--- EXTRACT TO READ ---
— start —
Important versus vital records: The small percentage with a big impact

Whitepaper

This whitepaper will help you define what your vital records are, understand the risks associated with inadequate preservation and evaluate storage options.

July 11, 202312 mins
Records Management Smarts - Files into an Iron Mountain Box

Executive Summary

Although they number just a few percent of an organization’s total record population, vital records and how you care for them can have a big impact on your business. These records require special preservation measures—ones that aren’t found in ordinary on- and offsite storage facilities. Whether a legal document, photograph, customer record, X-ray, blueprint, patent, corporate article, or oneof-a-kind object, when it comes to vital records, storage is the single most important factor in determining their useful life.

How do you identify what records are vital to your organization? What measures should you take to ensure their long-term protection? How does the material of which a record is made influence its longevity—and guide your choice of storage solution?

The question remains: Have you done enough to preserve your organization’s vital and irreplaceable five percent? This white paper will help you define what your vital records are, understand the risks associated with inadequate preservation, evaluate storage options, and implement an effective vital records program for your organization.

Introduction

Protection of vital records may be the least understood— or the least appreciated—area of records management. If you’re reading this white paper, chances are you already know a great deal about managing records. Certainly, this discipline has never been more critical, particularly in light of legislative and compliance requirements, such as the EU General Data Protection Regulation (GDPR); the Sarbanes-Oxley Act (SOX) of 2002; the GrammLeach-Bliley Act (GLBA), also known as the Financial Services Modernization Act of 1999; the Health Insurance Portability and Accountability Act of 1996 (HIPAA); and the growing body of state and local mandates designed to protect information. In addition, new laws have increased the cost and risk associated with legal discovery processes—a particularly worrisome area in today’s litigious world.

And chances are you have devoted significant resources and effort to improving your records management strategy and procedures. But have you done enough?

One area of vulnerability for many organizations is ensuring the accessibility of records. Comprising just five percent of an organization’s total record population, vital records are critical to enterprise operations. They may contain information needed to ensure business continuity during or shortly after a crisis, for example. Or they may document legal or financial status and preserve the rights of an organization’s stakeholders. If vital records are managed properly, your organization is protected. If they aren’t, you’re exposed to risks such as noncompliance, loss of asset value, and high costs associated with restoration and duplication.
— end —
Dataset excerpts
— start —
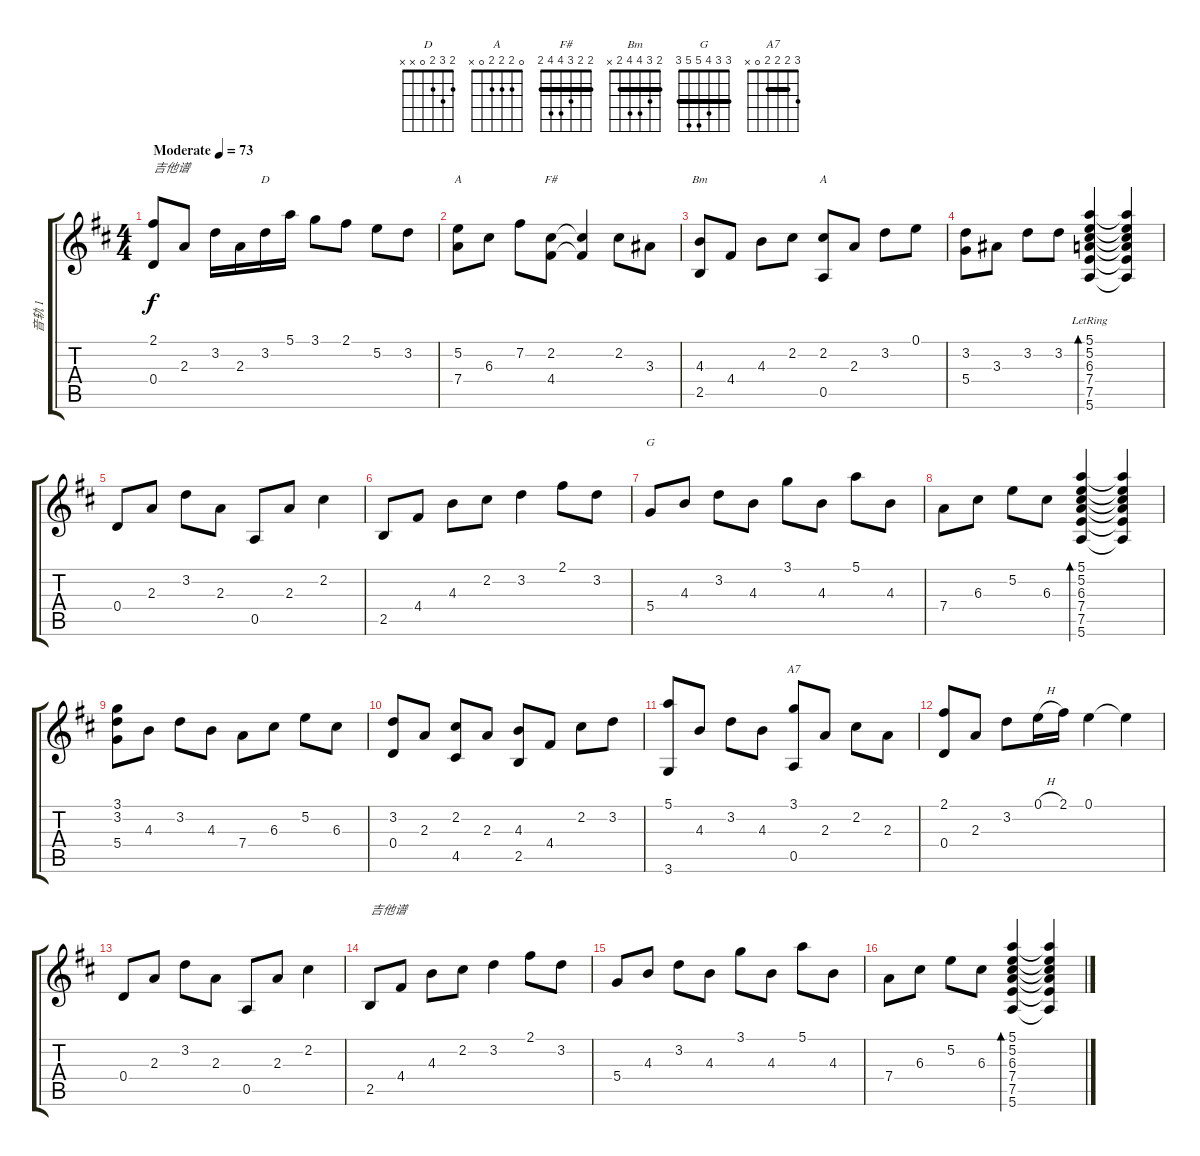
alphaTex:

\track ("音轨 1" "音轨 1") {instrument acousticguitarsteel}
\staff {score tabs}
\tuning (E4 B3 G3 D3 A2 E2) {hide}
\chord ("D" 2 3 2 0 x x)
\chord ("A" 5 5 6 7 7 5) {firstfret 5 barre 5}
\chord ("F#" 2 2 3 4 4 2) {barre 2}
\chord ("Bm" 2 3 4 4 2 x) {barre 2}
\chord ("A" 0 2 2 2 0 x)
\chord ("G" 3 3 4 5 5 3) {barre 3}
\chord ("A7" 3 2 2 2 0 x) {barre 2}
\ts (4 4)
\tempo (73 "Moderate")
\clef g2
\ks d
(2.1 0.4).8{txt "吉他谱" dy f instrument acousticguitarsteel} 2.3.8 3.2.16 2.3.16 3.2.16{ch "D"} 5.1.16 3.1.8 2.1.8 5.2.8 3.2.8 |
(5.2 7.4).8{ch "A"} 6.3.8 7.2.8 (2.2 4.4).8{ch "F#"} (2.2{t} 4.4{t}).4 2.2.8 3.3.8 |
(4.3 2.5).8{ch "Bm"} 4.4.8 4.3.8 2.2.8 (2.2 0.5).8{ch "A"} 2.3.8 3.2.8 0.1.8 |
(3.2 5.4).8 3.3.8 3.2.8 3.2.8 (5.1{lr} 5.2{lr} 6.3{lr} 7.4{lr} 7.5{lr} 5.6{lr}).4{bd 120} (5.1{t} 5.2{t} 6.3{t} 7.4{t} 7.5{t} 5.6{t}).4 |
0.4.8 2.3.8 3.2.8 2.3.8 0.5.8 2.3.8 2.2.4 |
2.5.8 4.4.8 4.3.8 2.2.8 3.2.4 2.1.8 3.2.8 |
5.4.8{ch "G"} 4.3.8 3.2.8 4.3.8 3.1.8 4.3.8 5.1.8 4.3.8 |
7.4.8 6.3.8 5.2.8 6.3.8 (5.1 5.2 6.3 7.4 7.5 5.6).4{bd 120} (5.1{t} 5.2{t} 6.3{t} 7.4{t} 7.5{t} 5.6{t}).4 |
(3.1 3.2 5.4).8 4.3.8 3.2.8 4.3.8 7.4.8 6.3.8 5.2.8 6.3.8 |
(3.2 0.4).8 2.3.8 (2.2 4.5).8 2.3.8 (4.3 2.5).8 4.4.8 2.2.8 3.2.8 |
(5.1 3.6).8 4.3.8 3.2.8 4.3.8 (3.1 0.5).8{ch "A7"} 2.3.8 2.2.8 2.3.8 |
(2.1 0.4).8 2.3.8 3.2.8 0.1{h}.16 2.1.16 0.1.4 0.1{t}.4 |
0.4.8 2.3.8 3.2.8 2.3.8 0.5.8 2.3.8 2.2.4 |
2.5.8{txt "吉他谱"} 4.4.8 4.3.8 2.2.8 3.2.4 2.1.8 3.2.8 |
5.4.8 4.3.8 3.2.8 4.3.8 3.1.8 4.3.8 5.1.8 4.3.8 |
7.4.8 6.3.8 5.2.8 6.3.8 (5.1 5.2 6.3 7.4 7.5 5.6).4{bd 120} (5.1{t} 5.2{t} 6.3{t} 7.4{t} 7.5{t} 5.6{t}).4
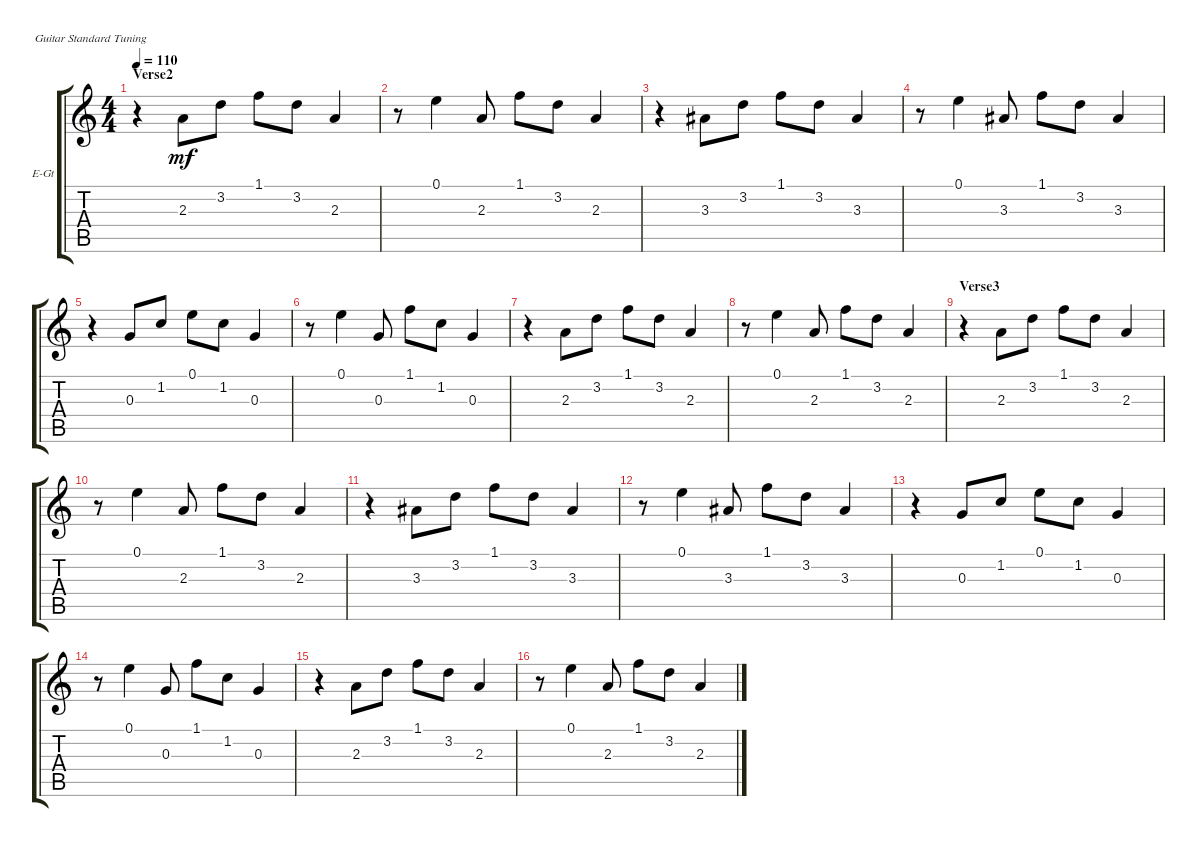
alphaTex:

\defaultSystemsLayout 4
\bracketExtendMode groupsimilarinstruments
\firstSystemTrackNameOrientation horizontal
\otherSystemsTrackNameOrientation horizontal
\track ("Rythem1" "E-Gt") {instrument electricguitarclean}
\staff {score tabs}
\tuning (E4 B3 G3 D3 A2 E2)
\ts (4 4)
\section ("" "Verse2")
\tempo 110
\clef g2
\ks c
r.4{dy mf} 2.3.8 3.2.8 1.1.8 3.2.8 2.3.4 |
r.8 0.1.4 2.3.8 1.1.8 3.2.8 2.3.4 |
r.4 3.3.8 3.2.8 1.1.8 3.2.8 3.3.4 |
r.8 0.1.4 3.3.8 1.1.8 3.2.8 3.3.4 |
r.4 0.3.8 1.2.8 0.1.8 1.2.8 0.3.4 |
r.8 0.1.4 0.3.8 1.1.8 1.2.8 0.3.4 |
r.4 2.3.8 3.2.8 1.1.8 3.2.8 2.3.4 |
r.8 0.1.4 2.3.8 1.1.8 3.2.8 2.3.4 |
\section ("" "Verse3")
r.4 2.3.8 3.2.8 1.1.8 3.2.8 2.3.4 |
r.8 0.1.4 2.3.8 1.1.8 3.2.8 2.3.4 |
r.4 3.3.8 3.2.8 1.1.8 3.2.8 3.3.4 |
r.8 0.1.4 3.3.8 1.1.8 3.2.8 3.3.4 |
r.4 0.3.8 1.2.8 0.1.8 1.2.8 0.3.4 |
r.8 0.1.4 0.3.8 1.1.8 1.2.8 0.3.4 |
r.4 2.3.8 3.2.8 1.1.8 3.2.8 2.3.4 |
r.8 0.1.4 2.3.8 1.1.8 3.2.8 2.3.4
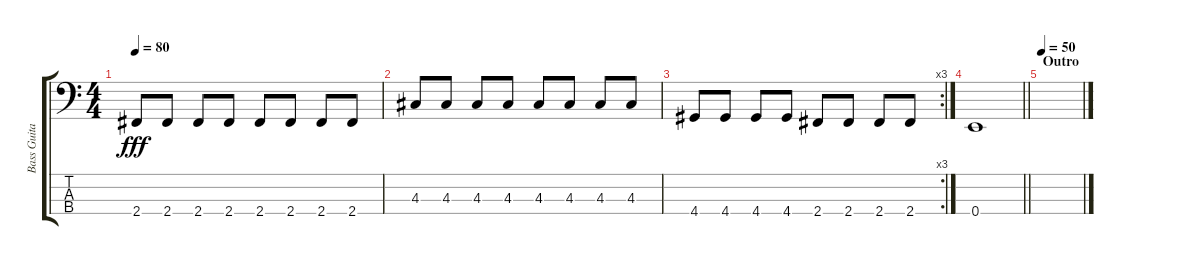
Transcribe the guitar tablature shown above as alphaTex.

\track ("Bass Guitar" "Bass Guita") {instrument electricbassfinger}
\staff {score tabs}
\tuning (G2 D2 A1 E1) {hide}
\ts (4 4)
\tempo 80
\clef f4
\ks c
2.4.8{dy fff} 2.4.8 2.4.8 2.4.8 2.4.8 2.4.8 2.4.8 2.4.8 |
4.3.8 4.3.8 4.3.8 4.3.8 4.3.8 4.3.8 4.3.8 4.3.8 |
\rc 3
4.4.8 4.4.8 4.4.8 4.4.8 2.4.8 2.4.8 2.4.8 2.4.8 |
\barLineRight lightlight
0.4.1 |
\section ("" "Outro")
\tempo 50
— end —
--- INSTRUCTION ---
What risks does the whitepaper on vital records say an organization is exposed to when its vital records aren't managed properly?

--- FULL OUTPUT ---
- Noncompliance
- Loss of asset value
- High costs associated with restoration and duplication